Citi already has lined up a Japanese buyer for Nikko Cordial, and the firm plans to eventually sell the rest of its Smith Barney stake to Morgan Stanley. Smaller divestitures have included the recent sale of three North American credit card portfolios with about $1.3 billion of managed assets.
Other businesses in Citi Holdings include portfolios for mortgages, auto loans and student loans; consumer lending operations in more than a dozen countries; Afore, a retirement fund administrator in Mexico; BellSystems 24, a call center in Japan; and commercial credit card operations including Diners Club. The division also holds about $200 billion of distressed securities.
Corbat has paid visits to many of the businesses that were placed in Citi Holdings to keep employees engaged and to encourage their participation in the restructuring of their groups, reminding them that they can best position themselves by making their business attractive to a buyer who might bring over the employee base as part of an acquisition.

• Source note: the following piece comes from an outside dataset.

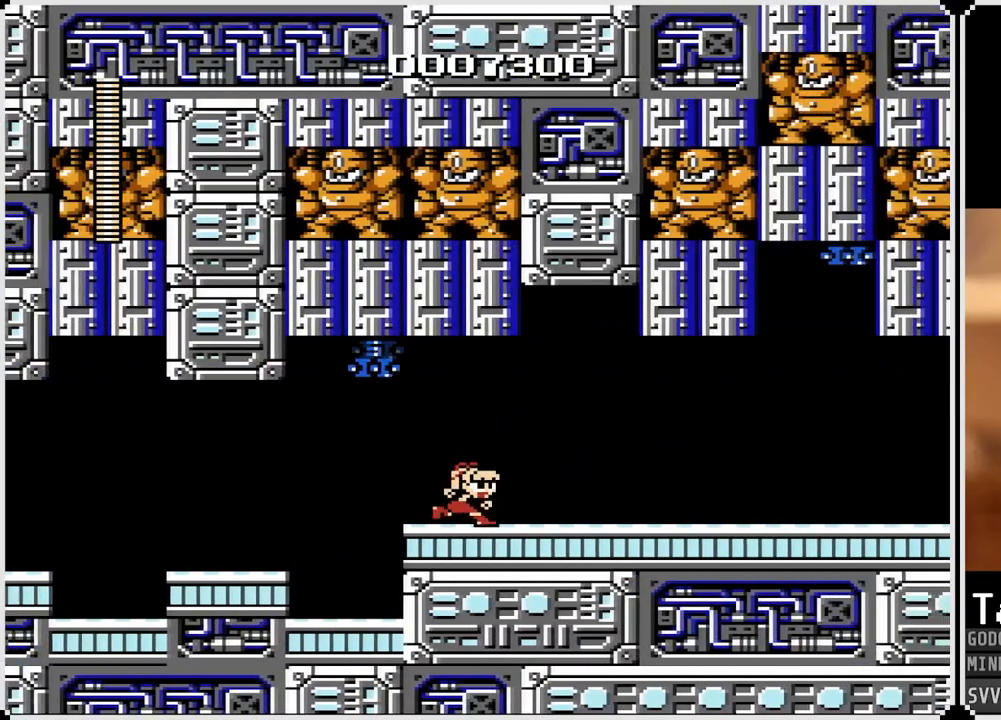
{"buttons": ["DPAD_RIGHT"], "left_stick": "center", "right_stick": "center", "events": []}
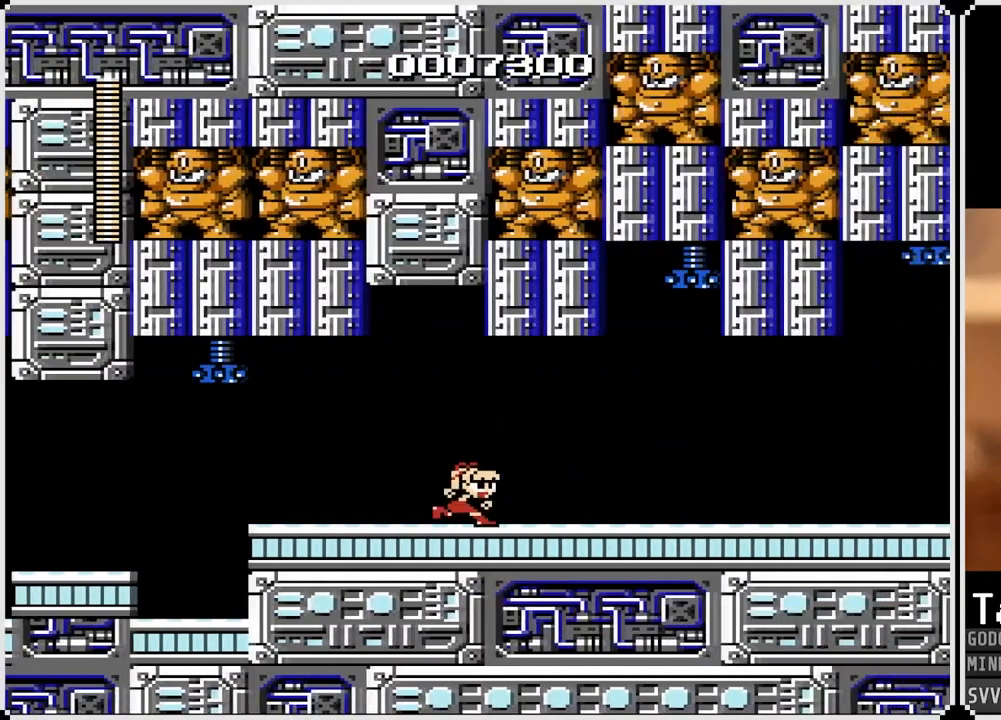
{"buttons": [], "left_stick": "center", "right_stick": "center", "events": [[350, "DPAD_RIGHT", "up"]]}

"You owe the employees the intellectual and moral honesty of telling them their businesses are for sale," Corbat said. But "you've introduced this uncertainty that probably doesn't age that well."
Uncertainty typically does not age well with investors, either. But between government support and other funding rounded up since the crisis began, Citi may have time on its side when it comes to resolving the fate of the assets in Citi Holdings - even the assets that cost Citi the most when the disarray in the financial markets led to painful writedowns.
"They've got the capital to hold it now," said Standard & Poor's equity analyst Stuart Plesser, who has a "buy" rating on Citi's stock. "And what else can really happen here that's going to destroy the value of these [assets] any further? There's nothing but upside here as they start reducing these assets."